The target feature set was kept small, ignoring or postponing anything not directly related to finding audio with specific qualities. There are many ways we could have allowed users to have more control over the whole process. We favored simplicity and a single paradigm.

Quick Development

Without creating future headaches, we kept the development bare-bones. To that end, the remote training server particularly was left to work as it did in Dr. Hawley’s application rather than creating something like a REST API available through a web interface.

// Challenges

TensorFlow

TensorFlow is Google’s powerful and useful open-source machine learning library. Managing custom builds of TensorFlow for C++ and its dependencies in a way that allowed the easy distribution of the application was outside its typical use-case.

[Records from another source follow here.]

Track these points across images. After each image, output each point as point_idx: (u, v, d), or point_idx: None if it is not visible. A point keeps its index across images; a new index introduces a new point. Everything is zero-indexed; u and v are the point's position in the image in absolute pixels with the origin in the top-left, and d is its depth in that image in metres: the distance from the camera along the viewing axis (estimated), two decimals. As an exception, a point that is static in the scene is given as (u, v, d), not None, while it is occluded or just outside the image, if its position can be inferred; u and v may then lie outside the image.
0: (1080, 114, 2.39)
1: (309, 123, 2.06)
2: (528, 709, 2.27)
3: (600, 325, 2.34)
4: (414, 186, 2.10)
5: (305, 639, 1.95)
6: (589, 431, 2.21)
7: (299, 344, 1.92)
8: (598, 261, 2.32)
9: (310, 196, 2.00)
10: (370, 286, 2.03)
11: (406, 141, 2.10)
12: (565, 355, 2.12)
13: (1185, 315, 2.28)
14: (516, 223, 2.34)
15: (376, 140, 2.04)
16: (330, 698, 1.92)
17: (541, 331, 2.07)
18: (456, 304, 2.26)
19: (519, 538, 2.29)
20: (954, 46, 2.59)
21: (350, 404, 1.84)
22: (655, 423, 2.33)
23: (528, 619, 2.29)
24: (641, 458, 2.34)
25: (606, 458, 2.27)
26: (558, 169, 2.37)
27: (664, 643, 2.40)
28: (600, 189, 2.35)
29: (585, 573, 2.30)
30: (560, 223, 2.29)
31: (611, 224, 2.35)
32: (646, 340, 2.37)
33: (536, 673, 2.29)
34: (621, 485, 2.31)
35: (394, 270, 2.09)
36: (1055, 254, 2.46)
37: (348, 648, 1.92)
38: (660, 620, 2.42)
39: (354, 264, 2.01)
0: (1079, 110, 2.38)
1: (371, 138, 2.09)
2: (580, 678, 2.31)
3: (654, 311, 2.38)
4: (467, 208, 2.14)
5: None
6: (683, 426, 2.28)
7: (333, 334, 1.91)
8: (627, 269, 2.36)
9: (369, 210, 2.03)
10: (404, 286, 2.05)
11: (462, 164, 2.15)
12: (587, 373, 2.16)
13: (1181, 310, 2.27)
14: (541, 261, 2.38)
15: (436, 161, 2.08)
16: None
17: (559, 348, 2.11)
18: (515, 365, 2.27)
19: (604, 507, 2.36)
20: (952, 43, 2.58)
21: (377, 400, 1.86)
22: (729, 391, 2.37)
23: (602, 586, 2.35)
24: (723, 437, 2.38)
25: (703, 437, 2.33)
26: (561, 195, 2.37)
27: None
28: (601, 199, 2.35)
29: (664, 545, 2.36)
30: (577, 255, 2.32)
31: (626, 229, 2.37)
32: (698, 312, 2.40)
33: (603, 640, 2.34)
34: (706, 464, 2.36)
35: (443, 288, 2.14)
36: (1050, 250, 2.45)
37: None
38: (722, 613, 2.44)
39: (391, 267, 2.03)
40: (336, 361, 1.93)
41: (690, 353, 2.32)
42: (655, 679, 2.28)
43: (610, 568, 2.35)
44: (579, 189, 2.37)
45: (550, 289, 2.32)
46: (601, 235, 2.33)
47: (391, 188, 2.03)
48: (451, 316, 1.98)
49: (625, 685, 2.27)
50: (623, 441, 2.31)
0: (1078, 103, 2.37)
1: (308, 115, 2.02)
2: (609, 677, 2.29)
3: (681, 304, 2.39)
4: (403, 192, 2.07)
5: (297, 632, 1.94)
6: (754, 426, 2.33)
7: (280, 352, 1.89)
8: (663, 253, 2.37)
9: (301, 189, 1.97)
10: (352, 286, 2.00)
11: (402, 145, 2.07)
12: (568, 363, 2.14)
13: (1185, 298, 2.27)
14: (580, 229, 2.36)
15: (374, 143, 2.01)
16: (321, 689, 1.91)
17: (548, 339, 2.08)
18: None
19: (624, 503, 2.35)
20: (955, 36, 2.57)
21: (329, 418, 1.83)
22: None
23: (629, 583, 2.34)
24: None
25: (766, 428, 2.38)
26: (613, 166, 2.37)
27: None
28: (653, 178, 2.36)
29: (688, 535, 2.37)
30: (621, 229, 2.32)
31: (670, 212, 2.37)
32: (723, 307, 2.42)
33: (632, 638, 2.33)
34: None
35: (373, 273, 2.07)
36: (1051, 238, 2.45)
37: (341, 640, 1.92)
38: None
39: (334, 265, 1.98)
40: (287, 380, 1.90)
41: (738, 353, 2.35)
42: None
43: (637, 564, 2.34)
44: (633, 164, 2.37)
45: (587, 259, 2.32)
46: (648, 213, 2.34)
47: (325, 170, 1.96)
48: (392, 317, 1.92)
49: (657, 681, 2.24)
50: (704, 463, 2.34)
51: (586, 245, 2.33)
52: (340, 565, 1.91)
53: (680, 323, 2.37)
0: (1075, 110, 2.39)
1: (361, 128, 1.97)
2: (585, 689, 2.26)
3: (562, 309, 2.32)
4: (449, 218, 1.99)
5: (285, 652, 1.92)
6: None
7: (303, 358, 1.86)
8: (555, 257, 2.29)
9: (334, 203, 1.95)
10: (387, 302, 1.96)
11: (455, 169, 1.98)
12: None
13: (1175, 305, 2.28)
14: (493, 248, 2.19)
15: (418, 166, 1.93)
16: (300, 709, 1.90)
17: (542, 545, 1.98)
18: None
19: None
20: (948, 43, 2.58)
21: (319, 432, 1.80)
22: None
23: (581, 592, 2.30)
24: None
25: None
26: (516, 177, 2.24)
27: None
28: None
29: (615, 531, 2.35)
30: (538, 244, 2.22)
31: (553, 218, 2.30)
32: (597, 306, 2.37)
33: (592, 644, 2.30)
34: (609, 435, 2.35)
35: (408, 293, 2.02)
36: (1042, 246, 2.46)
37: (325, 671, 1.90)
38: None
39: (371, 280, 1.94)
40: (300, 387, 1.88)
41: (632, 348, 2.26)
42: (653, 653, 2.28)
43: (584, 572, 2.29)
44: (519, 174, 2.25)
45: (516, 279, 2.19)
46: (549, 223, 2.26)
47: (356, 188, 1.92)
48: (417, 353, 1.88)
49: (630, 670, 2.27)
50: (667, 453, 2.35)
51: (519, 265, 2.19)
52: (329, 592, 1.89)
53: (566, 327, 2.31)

Quick Development vs Ease Of Use

Hiding and managing the details of the following tasks exists in direct tension with the goal of quick development:

  • Creating data sets
  • Uploading to the server
  • Triggering remote training
  • Locally creating the neural network for classification
  • Error recovery

It takes work to hide the complexity of those tasks while still keeping users informed of progress and protecting them from loss of work in error conditions.

// Technology Stack

Application

JUCE framework,
Tensorflow, SQLite, C++

Server

AWS Ubuntu Linux server instance,
Panotti, Tensorflow, Python

// The Team

Dr. Scott Hawley

Chief Scientist

Brett Porter

Project Manager

Jason Bagley

Developer

Daisey Traynham

UI/UX

Paul Hershenson

Project Supervisor

Jonathan Gonzalez

DB Consultant

John Tlusty

Tester

Britt Traynham

Consultant & Tester

J. Carlos Perez

Marketing

// Results

Art+Logic took the project to nearly feature-complete status, developing an application that can handle the three major features: training, classification, and retrieval.

Art+Logic is now open-sourcing Vibrary, encouraging the community to take over and expand it in ways we might not imagine so that it can be useful to as many people as need it.